OGH vom 12.07.2017, 1Ob134/17p
Kopf
Der Oberste Gerichtshof hat als Revisionsgericht durch den Senatspräsidenten Hon.Prof. Dr. Sailer als Vorsitzenden sowie die Hofräte Univ.Prof. Dr. Bydlinski, Mag. Wurzer, Mag. Dr. Wurdinger und die Hofrätin Dr. HoferZeniRennhofer als weitere Richter in der Rechtssache der klagenden Partei S***** D*****, vertreten durch Mag. Nikolaus Rast, Rechtsanwalt in Wien, gegen die beklagte Partei Republik Österreich (Bund), vertreten durch die Finanzprokuratur in Wien, wegen 27.187,72 EUR sA, Rentenzahlung (Streitwert 36.000 EUR) und Feststellung (Streitwert 5.000 EUR), über die außerordentliche Revision der klagenden Partei gegen das Urteil des Oberlandesgerichts Wien als Berufungsgericht vom , GZ 14 R 22/17h12, mit dem das Urteil des Landesgerichts für Zivilrechtssachen Wien vom , GZ 33 Cg 12/16a8, bestätigt wurde, in nichtöffentlicher Sitzung den
Beschluss
gefasst:
Spruch
Die außerordentliche Revision wird zurückgewiesen.
Begründung:
Rechtliche Beurteilung
1. Die Klägerin macht im Wege der Amtshaftung einen Vermögensschaden geltend und beruft sich dabei insbesondere auf eine ihrer Ansicht nach schuldhafte und rechtswidrige Unterlassung von Organen eines Bezirksgerichts, das wenige Tage vor Ablauf der Verjährungsfrist der von ihr behaupteten ursprünglichen Forderung einen Verfahrenshilfeantrag zu Protokoll genommen hat.
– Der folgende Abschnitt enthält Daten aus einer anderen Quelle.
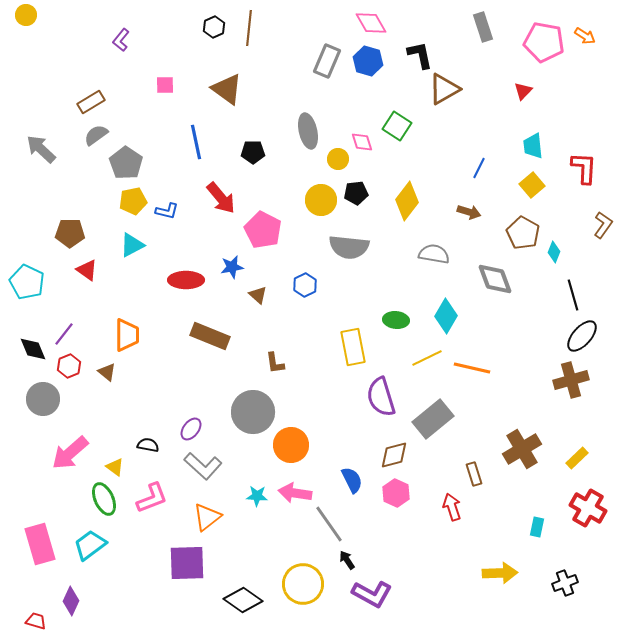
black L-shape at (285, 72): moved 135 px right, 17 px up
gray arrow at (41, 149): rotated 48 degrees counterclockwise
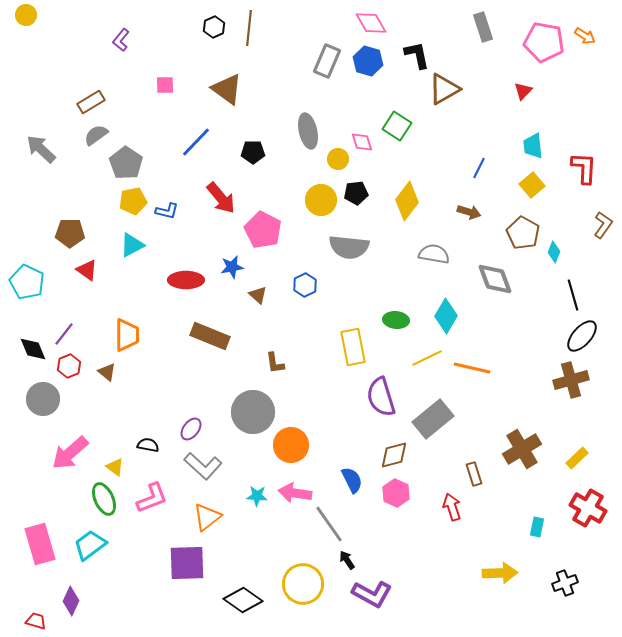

Eine Amtshaftungsklage ist nur dann schlüssig, wenn der Kläger nicht nur ein rechtswidriges (schuldhaftes) Organverhalten behauptet und darlegt, wie das Organ richtigerweise zu handeln gehabt hätte, sondern darüber hinaus auch ausführt, inwiefern das gebotene Verhalten den eingetretenen Schaden – hier die Verjährung von Schadenersatzansprüchen – verhindert hätte. Er hat also den hypothetischen Kausalverlauf, bei dem eine Schädigung unterblieben wäre, kurz aber nachvollziehbar vorzutragen (§ 226 ZPO).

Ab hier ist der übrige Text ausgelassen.